TNF-α has one of the pivotal roles in epileptogenesis. Its level increases after each seizure. The anti-TNF-α therapy for epilepsy was considered although was not applied due to the suspected risks of infection and cancer development [38]. TNF-α growth may be associated with transient inflammation caused by MSC injection, but on the other hand, its elevation increases MSC migration to injured tissue [39].

Except the secretory properties, MSC migratory ability toward damaged or chronically irritated regions is important. For this purpose, the stromal cell-derived factor 1 (SDF-1/CXCL12) chemokine receptors CXCR4 and CXCR7 should be activated in the damaged tissue. The reduced SDF-1 expression results in a decreased ASC migration. SDF-1/CXCR4 and SDF-1/CXCR7 pathways seem to play an important role in the brain plasticity, adult neurogenesis in the DG, and regulation of GABA release in synaptic area. Overall, this chemokine system could be one of the key players of the neuroimmune environment [40].

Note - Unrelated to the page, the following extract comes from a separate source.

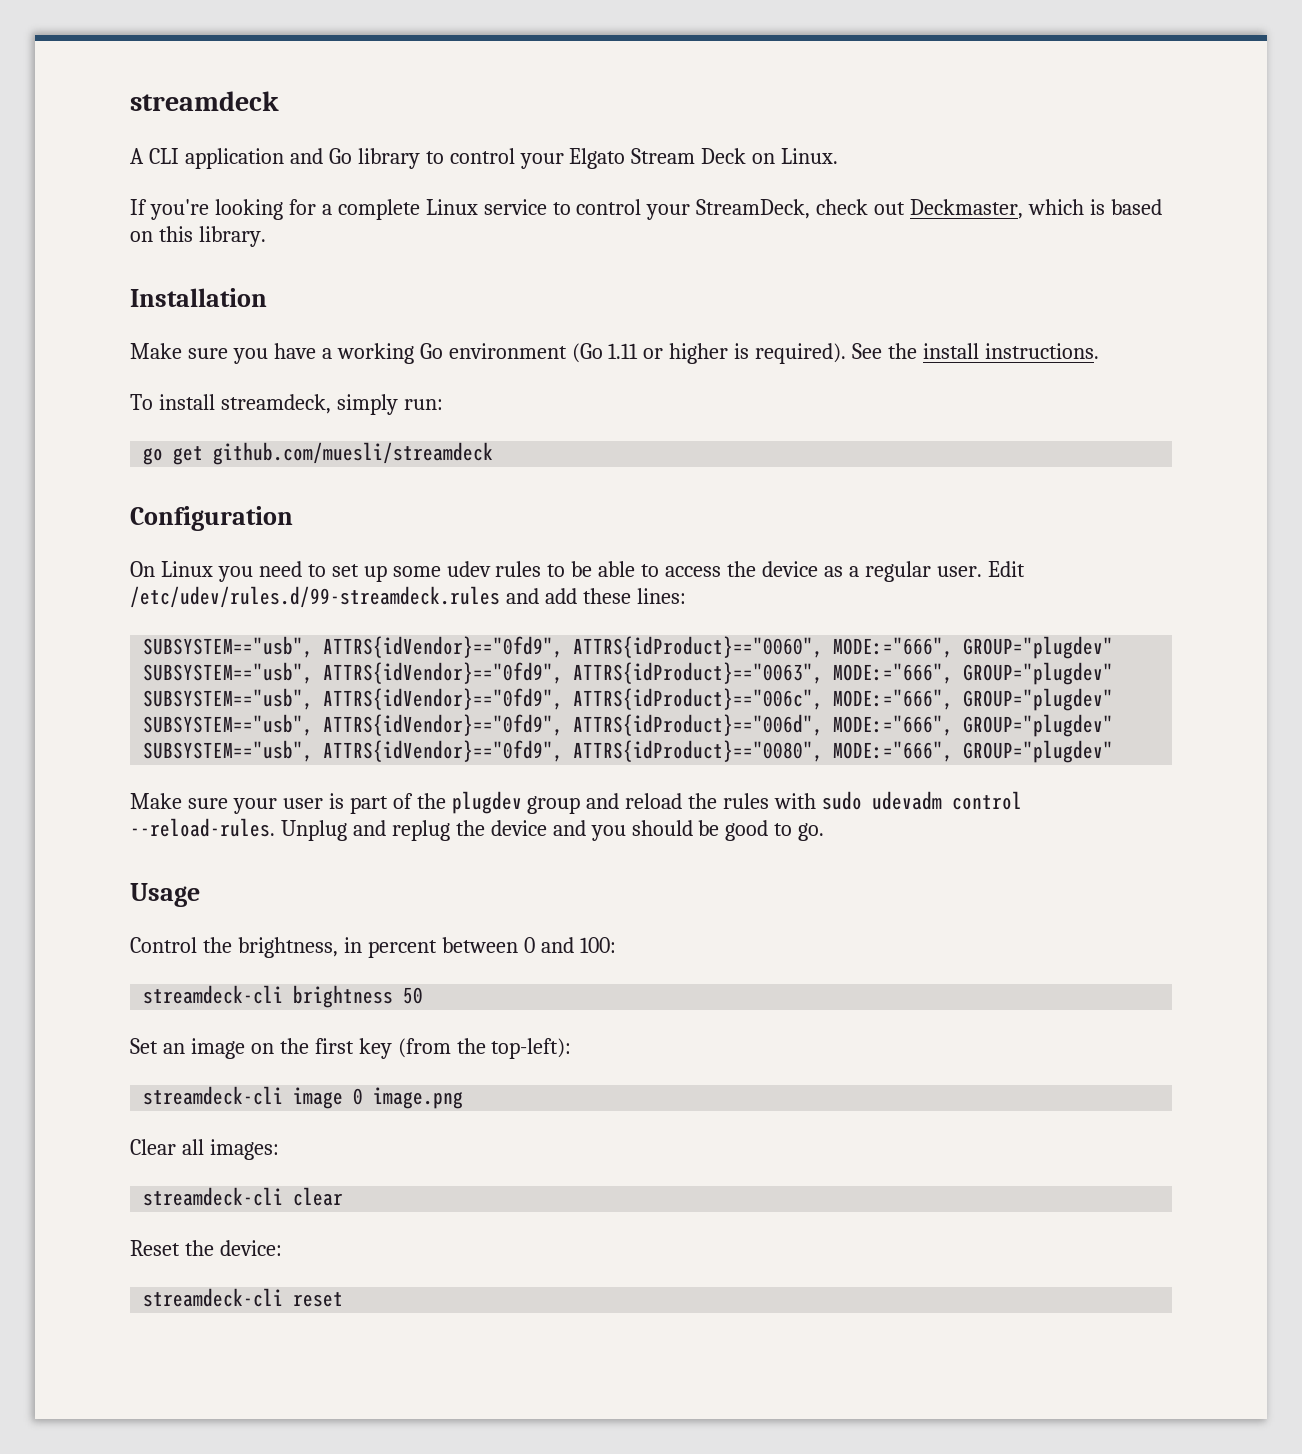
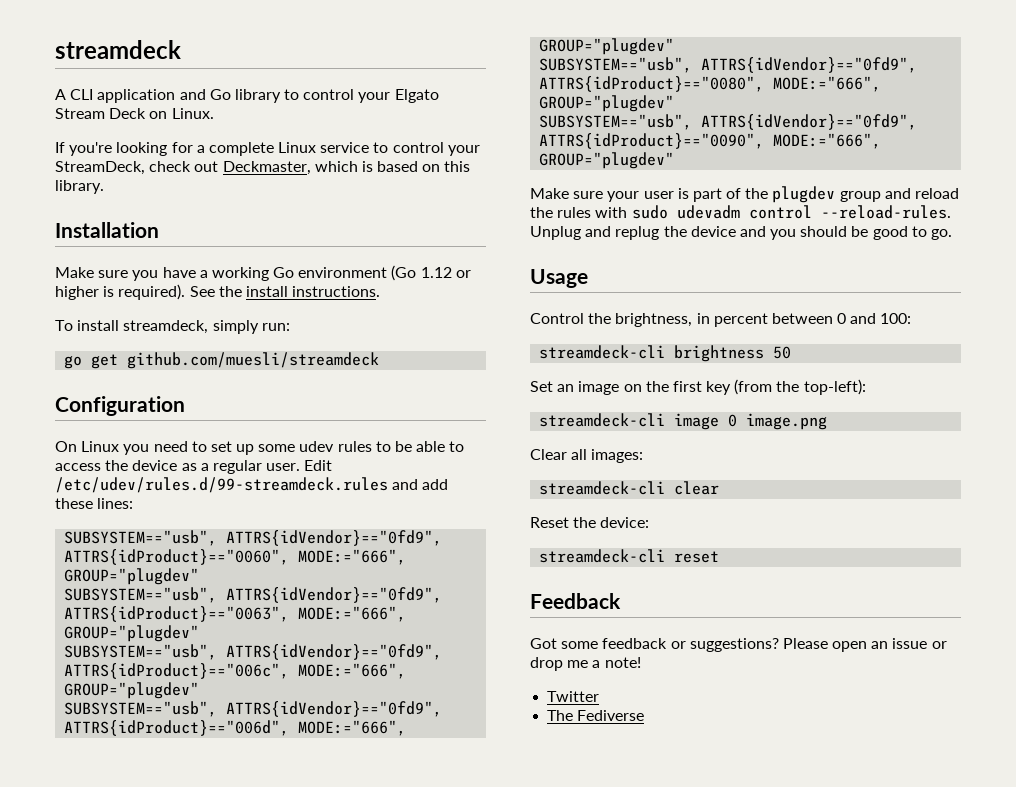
[608,343,639,359] 1.11 -> [420,267,452,278] 1.12
(1114, 751) none -> [539,114,918,130] [539,133,882,149] [539,152,675,169] // SUBSYSTEM=="usb", ATTRS{idVendor}=="0fd9", ATTRS{idProduct}=="0090", MODE:="666", GROUP="plugdev"
(344, 1299) none -> [530,593,621,609] [530,638,947,652] [530,657,641,671] [547,691,600,702] [547,710,645,721] // Feedback // Got some feedback or suggestions? Please open an issue or drop me a note! // Twitter // The Fediverse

We observed also that ADRC in response to factors present in patients’ CSF increased their secretory properties. The most significant cell activation was observed after exposure to CSF drown from responder. The mechanisms underlying ADRC response to CSF could depend from, e.g., to the duration of the disease (inflammatory factors present in CSF), secondary neurodegenerative process, genetic background, or previous history of pharmacological immunomodulatory treatment.

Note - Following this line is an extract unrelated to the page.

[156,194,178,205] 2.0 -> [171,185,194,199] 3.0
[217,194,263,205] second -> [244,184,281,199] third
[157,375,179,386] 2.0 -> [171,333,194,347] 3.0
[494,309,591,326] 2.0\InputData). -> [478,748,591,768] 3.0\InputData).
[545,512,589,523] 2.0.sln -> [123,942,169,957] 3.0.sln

Although the ability of MSCs to transdifferentiate in vitro into neural cell-like types was demonstrated by our and other teams [2729], cell replacement in vivo is still uncertain. The limited 3-month survival of MSC transplanted into CSF [22] excludes rather restorative theory by now.

Since we presented only a small single-center study, the data presented here are rather clinical observations than the results of a clinical trial. Low patient number has not allowed us to create statistically significant recommendations; rather, they are a guide for further research.

5. Conclusions

Therapy with ADRC in autoimmune refractory epilepsy seems to be safe and feasible. Unfortunately, most likely only a small group of patients with autoimmune etiology will benefit from such therapy, but we cannot exclude that the result of MSC therapy would be better when applied at early point in the disease progression. We still do not know the factors that allow us to predict which patients will be the responders. It is possible that marrow aplasia could predispose to better outcomes. ADRC injection does not change permanently EEG, especially when prolonged seizures led to focal neurodegeneration. However, MSC therapy improves general functioning of these patients. Considering the changes in the cytokine level in CSF, it seems that Osteopontin may be the best biomarker and predictor of the outcome from therapy while changes in IgG intrathecal synthesis do not correspond with the results of treatment. Allogenic transplantation for MSC therapy in autoimmune diseases might be considered in future therapies.

Data Availability

The data from clinical study used to support the findings of this study are available from Prof. Elzbieta Szczepanik (elzbieta.szczepanik@wp.pl) and from basic study from the corresponding author upon request.

Conflicts of Interest

The authors declare that there is no a competing financial interest or conflict of interest regarding the publication of this paper.

Acknowledgments

This work was partially supported by National Centre for Research and Development, Grant no. Strategmed 1/234261/2/NCBR/2014.